El conferencista internacional Nicolas Nugent considera que la multiplicidad de roles de los líderes es el error más común de las organizaciones tradicionales

Por: Jéssica I. Montero Soto 8 mayo, 2015
Nicolas Nugent asegura que tener gerentes en los equipos de innovación es uno de los errores comunes en mercadeo.
Nicolas Nugent asegura que tener gerentes en los equipos de innovación es uno de los errores comunes en mercadeo.

Las concepciones tradicionales sobre estrategia todavía son válidas y necesarias, pero no deben mezclarse con los procesos de innovación, según Nicolas Nugent, experto en mercadeo y profesor de la Universidad de Harvard.

"Desafortunadamente, hemos visto algunas de las empresas más importantes del mundo pasando momentos dramáticos en los últimos 10 años, al tiempo que vemos compañías pequeñas y start-ups siendo realmente exitosas", asegura Nugent, quien estuvo en el país impartiendo una charla sobre mercadeo moderno, en la Univerisdad Hispanoamericana.

¿La razón? Al menos una de ellas pasa por las fórmulas utilizadas para elegir a los miembros de los equipos claves: estrategia e innovación.

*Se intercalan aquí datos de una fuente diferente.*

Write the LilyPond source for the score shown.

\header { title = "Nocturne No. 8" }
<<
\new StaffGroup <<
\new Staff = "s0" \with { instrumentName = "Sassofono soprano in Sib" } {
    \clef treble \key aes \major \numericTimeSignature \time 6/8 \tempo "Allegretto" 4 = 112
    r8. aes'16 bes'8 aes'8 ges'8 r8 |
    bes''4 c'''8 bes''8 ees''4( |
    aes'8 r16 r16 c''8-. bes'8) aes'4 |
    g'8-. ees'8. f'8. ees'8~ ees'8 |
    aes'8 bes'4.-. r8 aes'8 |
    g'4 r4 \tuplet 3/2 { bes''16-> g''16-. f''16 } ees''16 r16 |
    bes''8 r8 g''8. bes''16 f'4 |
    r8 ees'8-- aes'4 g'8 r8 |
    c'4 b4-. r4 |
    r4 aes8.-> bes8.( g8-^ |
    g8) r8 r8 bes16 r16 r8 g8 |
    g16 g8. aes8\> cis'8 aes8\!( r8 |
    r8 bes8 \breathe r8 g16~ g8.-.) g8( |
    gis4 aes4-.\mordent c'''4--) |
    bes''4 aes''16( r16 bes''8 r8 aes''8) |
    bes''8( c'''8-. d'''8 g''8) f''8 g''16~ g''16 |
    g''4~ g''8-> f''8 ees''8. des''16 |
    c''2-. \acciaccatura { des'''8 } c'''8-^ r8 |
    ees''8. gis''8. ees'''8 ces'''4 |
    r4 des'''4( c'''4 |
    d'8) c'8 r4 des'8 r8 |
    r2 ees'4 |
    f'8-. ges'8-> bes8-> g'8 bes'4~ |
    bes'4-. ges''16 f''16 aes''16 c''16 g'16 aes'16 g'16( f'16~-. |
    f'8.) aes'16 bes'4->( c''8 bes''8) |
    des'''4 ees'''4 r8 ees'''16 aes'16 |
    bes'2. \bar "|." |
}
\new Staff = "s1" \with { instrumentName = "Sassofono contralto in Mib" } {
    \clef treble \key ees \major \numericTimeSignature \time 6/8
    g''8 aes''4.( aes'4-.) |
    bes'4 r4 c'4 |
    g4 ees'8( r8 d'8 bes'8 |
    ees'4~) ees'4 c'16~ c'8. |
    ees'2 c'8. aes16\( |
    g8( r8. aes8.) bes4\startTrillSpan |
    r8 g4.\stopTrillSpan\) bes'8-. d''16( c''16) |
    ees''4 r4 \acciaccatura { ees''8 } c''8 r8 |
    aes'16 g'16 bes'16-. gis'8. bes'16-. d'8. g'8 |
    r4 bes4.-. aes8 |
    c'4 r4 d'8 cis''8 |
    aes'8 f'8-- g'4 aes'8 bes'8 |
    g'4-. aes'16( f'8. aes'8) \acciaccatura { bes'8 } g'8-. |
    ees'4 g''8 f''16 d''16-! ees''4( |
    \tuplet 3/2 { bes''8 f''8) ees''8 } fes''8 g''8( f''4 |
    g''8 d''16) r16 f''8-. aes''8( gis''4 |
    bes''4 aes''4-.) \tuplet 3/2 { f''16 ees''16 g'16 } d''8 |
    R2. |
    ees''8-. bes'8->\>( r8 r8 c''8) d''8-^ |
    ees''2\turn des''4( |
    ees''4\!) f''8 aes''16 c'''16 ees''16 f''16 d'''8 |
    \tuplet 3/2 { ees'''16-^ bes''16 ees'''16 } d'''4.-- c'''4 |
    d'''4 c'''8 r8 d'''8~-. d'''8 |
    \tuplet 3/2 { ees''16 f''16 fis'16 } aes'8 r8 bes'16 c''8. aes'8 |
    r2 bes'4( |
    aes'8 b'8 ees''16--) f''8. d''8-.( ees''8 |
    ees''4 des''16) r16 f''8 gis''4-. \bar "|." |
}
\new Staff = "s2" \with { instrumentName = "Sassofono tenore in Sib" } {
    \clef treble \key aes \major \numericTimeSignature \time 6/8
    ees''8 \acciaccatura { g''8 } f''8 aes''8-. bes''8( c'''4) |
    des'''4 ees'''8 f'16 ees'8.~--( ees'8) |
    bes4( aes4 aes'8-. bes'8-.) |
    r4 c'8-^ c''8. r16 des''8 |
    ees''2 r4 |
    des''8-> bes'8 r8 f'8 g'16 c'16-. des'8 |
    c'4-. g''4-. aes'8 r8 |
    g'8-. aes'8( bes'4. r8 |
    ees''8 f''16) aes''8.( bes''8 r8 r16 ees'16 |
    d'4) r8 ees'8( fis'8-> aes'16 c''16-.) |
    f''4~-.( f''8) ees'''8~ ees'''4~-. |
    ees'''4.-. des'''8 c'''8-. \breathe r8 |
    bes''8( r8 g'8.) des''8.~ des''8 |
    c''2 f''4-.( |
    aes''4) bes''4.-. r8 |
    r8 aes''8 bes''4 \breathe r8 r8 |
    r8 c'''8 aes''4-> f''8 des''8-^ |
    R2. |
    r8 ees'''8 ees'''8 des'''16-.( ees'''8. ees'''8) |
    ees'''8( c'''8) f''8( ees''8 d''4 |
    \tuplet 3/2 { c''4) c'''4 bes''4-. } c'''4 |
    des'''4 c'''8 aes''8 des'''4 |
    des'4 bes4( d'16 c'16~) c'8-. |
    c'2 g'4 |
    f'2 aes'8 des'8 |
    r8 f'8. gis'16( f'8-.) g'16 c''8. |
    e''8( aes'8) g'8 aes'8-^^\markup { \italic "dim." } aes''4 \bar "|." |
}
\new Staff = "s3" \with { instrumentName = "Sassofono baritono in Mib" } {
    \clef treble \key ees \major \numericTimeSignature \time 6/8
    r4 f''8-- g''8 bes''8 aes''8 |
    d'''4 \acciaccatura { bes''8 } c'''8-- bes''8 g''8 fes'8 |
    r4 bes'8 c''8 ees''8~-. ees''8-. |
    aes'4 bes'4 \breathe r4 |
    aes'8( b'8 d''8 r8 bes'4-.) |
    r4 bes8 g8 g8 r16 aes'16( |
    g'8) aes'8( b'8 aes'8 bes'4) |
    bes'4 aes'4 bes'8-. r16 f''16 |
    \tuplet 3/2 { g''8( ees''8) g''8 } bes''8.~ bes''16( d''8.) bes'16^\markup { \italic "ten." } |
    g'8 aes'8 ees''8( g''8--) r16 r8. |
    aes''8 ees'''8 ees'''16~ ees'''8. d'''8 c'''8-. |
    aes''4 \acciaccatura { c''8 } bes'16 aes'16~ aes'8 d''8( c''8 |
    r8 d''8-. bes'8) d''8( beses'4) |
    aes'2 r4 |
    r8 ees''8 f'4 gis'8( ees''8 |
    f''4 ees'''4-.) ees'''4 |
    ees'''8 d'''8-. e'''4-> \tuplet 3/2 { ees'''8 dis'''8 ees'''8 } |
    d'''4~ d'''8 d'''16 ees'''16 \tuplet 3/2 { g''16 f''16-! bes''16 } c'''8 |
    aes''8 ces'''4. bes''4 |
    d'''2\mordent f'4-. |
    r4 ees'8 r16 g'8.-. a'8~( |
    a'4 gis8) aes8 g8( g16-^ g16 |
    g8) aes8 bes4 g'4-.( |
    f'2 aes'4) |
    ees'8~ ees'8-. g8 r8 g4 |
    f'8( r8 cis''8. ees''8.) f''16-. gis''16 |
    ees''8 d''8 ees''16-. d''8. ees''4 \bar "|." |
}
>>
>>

"En las empresas establecidas, la gente encargada de la estrategia es la gente más importante, y eso está bien. El error que cometen una y otra y otra vez –y lo he visto en varias partes del mundo– es que desafortunadamente toman esas mismas personas y las incluyen en sus equipos de innovación ¡y son los peores para esa tarea!", enfatiza Nugent.

Para el experto, la inteligencia y capacidades convencionales son indispensables para asegurar el negocio y hacerlo excelente en términos actuales, pero no para encontrar nuevos caminos, que protejan las operaciones del entorno cambiante.

"Las personas que deben estar en innovación son las temerarias, peligrosas, jóvenes ¡y que por eso son buenas! Si una compañía puede separar innovación de estrategia, estará en una mejor posición para tener éxito", sentenció.

Nugent asegura que mientras las empresas consolidadas sigan temiendo a los innovadores, seguirán desapareciendo y dejando el espacio a las operaciones pequeñas que tienen mayor capacidad de respuesta y no temen correr riesgos.